- Problem description
In the source data, transcribe the lines from the one containing "Иерусалима, видимо имея в" through the one containing "почти не имели связей с ев", inclusive, reproducing them exactly.

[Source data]
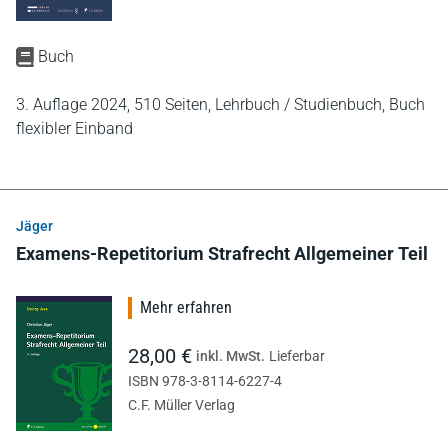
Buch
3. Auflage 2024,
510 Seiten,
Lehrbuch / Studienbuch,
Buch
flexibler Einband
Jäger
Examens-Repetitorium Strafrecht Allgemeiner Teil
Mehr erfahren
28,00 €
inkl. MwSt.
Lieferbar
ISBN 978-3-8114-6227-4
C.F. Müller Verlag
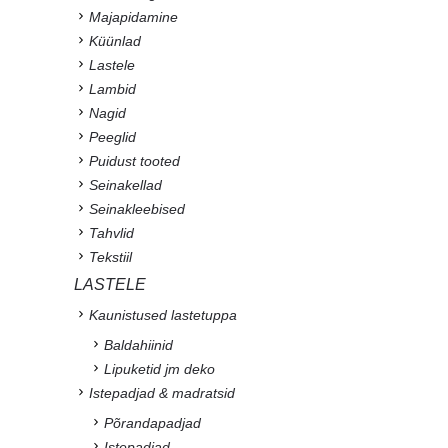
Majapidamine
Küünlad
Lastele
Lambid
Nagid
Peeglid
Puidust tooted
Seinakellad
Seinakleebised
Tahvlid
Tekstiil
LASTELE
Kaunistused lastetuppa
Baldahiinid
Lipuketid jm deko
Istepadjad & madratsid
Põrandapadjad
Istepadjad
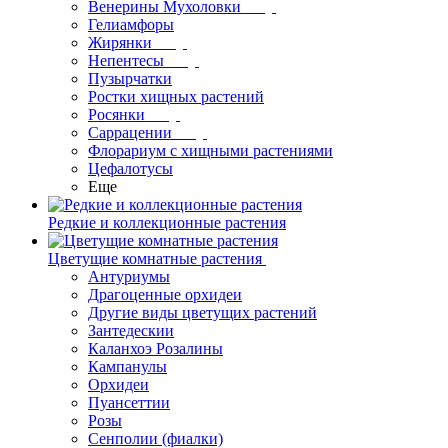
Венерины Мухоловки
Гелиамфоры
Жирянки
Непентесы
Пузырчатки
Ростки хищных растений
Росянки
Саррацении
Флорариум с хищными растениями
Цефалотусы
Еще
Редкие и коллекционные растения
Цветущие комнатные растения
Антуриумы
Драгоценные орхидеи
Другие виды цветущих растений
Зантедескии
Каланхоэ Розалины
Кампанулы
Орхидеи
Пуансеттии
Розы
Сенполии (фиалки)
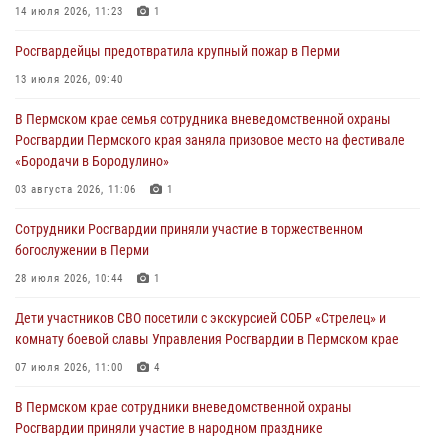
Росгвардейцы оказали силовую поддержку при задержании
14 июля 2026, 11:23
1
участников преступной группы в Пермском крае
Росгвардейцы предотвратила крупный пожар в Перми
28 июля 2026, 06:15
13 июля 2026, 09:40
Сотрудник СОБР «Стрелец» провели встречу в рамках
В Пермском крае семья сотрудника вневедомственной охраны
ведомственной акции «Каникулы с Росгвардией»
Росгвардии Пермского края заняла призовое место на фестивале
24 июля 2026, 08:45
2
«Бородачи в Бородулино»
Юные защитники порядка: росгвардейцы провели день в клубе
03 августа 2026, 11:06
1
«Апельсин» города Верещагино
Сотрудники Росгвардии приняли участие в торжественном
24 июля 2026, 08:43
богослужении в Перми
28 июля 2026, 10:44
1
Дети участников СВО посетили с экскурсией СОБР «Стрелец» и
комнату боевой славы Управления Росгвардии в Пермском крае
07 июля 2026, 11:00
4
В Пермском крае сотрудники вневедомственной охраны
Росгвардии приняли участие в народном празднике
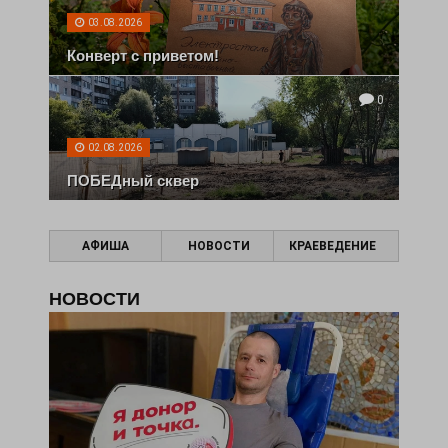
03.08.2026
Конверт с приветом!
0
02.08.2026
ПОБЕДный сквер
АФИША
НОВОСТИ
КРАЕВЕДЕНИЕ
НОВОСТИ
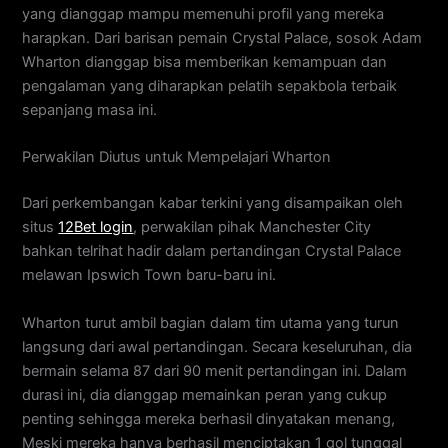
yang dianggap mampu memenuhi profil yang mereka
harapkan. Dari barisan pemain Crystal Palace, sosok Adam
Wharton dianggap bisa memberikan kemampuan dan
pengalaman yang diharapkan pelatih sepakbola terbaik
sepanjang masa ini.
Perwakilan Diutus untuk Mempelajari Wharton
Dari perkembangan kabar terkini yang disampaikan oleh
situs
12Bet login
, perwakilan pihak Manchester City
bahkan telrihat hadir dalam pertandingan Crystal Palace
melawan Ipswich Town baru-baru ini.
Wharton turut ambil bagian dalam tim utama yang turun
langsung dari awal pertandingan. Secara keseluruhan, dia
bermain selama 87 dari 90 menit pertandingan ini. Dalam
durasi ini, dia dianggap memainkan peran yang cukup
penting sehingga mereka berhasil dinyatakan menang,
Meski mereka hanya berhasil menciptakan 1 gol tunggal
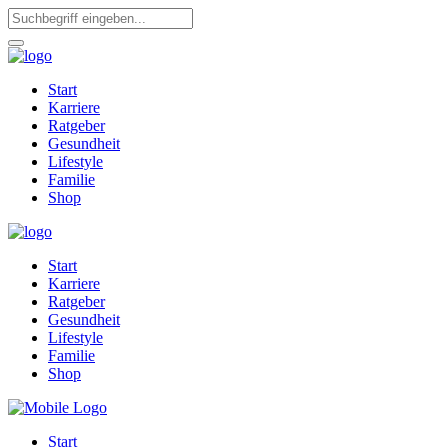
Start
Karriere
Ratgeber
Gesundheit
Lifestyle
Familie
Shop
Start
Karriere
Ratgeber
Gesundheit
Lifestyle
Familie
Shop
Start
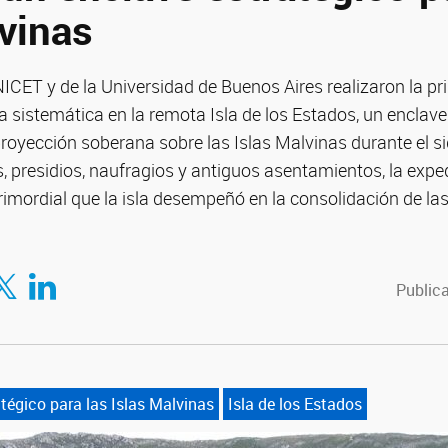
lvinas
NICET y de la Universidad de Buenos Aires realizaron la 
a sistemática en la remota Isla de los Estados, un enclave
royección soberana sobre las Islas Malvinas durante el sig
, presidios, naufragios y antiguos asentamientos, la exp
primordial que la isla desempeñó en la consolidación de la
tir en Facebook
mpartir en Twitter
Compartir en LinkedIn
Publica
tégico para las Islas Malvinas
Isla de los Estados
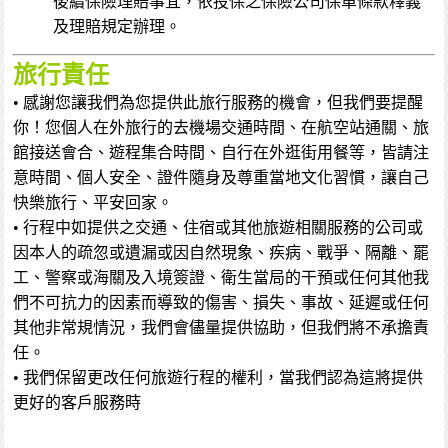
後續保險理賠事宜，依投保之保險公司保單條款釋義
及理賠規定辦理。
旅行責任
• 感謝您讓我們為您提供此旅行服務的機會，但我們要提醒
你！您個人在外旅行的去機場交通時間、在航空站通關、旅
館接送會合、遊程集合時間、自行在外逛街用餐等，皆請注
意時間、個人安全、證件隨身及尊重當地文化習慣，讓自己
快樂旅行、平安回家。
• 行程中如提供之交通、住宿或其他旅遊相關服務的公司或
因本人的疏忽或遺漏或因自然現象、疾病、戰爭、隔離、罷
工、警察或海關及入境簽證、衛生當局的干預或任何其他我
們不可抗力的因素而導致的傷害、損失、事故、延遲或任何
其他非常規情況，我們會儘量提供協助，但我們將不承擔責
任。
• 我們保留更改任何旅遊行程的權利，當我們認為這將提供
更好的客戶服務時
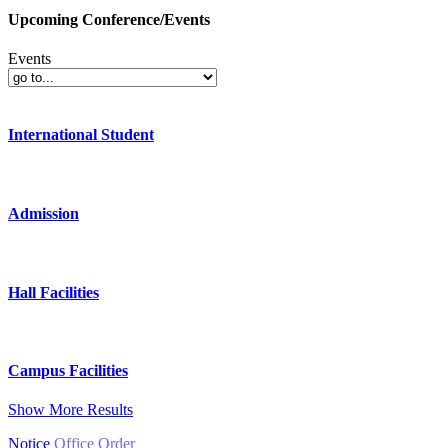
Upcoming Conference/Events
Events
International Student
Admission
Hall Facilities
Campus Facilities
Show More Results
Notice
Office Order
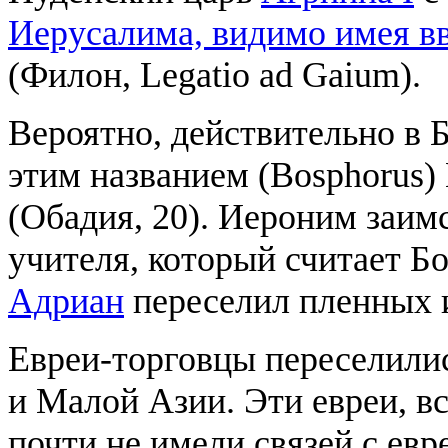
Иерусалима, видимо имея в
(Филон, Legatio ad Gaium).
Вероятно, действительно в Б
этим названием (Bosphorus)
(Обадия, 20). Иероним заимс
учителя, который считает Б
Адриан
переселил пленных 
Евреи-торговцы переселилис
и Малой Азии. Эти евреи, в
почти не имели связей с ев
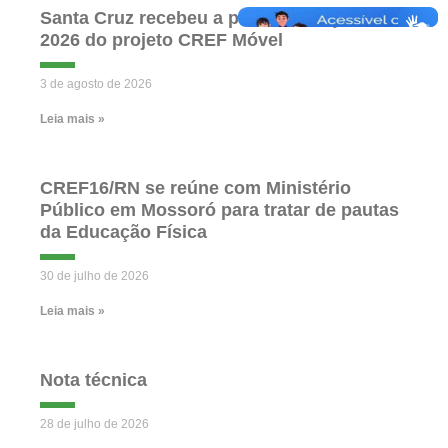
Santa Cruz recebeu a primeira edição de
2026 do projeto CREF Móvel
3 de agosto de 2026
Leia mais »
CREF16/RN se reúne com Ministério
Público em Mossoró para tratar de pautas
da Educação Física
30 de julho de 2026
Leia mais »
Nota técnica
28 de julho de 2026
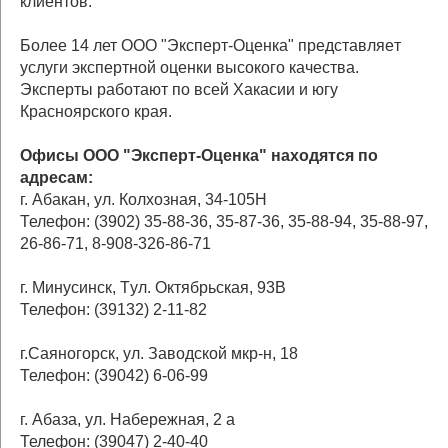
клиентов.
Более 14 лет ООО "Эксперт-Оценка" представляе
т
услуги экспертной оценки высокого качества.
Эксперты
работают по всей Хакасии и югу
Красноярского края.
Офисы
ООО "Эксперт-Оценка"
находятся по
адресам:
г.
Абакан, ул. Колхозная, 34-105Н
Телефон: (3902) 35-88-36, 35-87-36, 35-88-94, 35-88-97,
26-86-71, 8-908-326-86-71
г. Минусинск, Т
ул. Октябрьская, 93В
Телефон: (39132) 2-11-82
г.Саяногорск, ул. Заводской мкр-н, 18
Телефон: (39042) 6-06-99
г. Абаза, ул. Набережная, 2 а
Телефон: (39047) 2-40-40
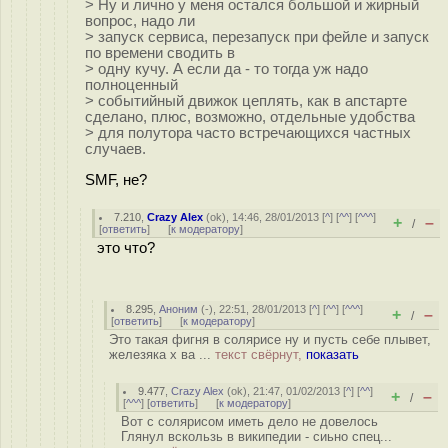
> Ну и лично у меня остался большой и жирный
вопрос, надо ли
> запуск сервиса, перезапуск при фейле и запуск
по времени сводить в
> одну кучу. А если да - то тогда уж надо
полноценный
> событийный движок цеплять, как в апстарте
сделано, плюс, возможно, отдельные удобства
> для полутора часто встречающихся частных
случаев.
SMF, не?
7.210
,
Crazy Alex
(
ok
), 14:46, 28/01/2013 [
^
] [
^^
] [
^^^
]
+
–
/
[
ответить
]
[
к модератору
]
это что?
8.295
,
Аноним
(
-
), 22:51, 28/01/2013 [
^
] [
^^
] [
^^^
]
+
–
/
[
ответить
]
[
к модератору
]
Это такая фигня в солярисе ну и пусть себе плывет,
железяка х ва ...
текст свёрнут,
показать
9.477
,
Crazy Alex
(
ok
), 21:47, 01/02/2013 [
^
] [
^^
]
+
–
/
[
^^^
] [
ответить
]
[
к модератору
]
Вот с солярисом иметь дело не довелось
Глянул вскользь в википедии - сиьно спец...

- Task output
Иерусалима, видимо имея в
(Филон, Legatio ad Gaium).
Вероятно, действительно в Б
этим названием (Bosphorus)
(Обадия, 20). Иероним заимс
учителя, который считает Б
Адриан
переселил пленных 
Евреи-торговцы переселилис
и Малой Азии. Эти евреи, в
почти не имели связей с ев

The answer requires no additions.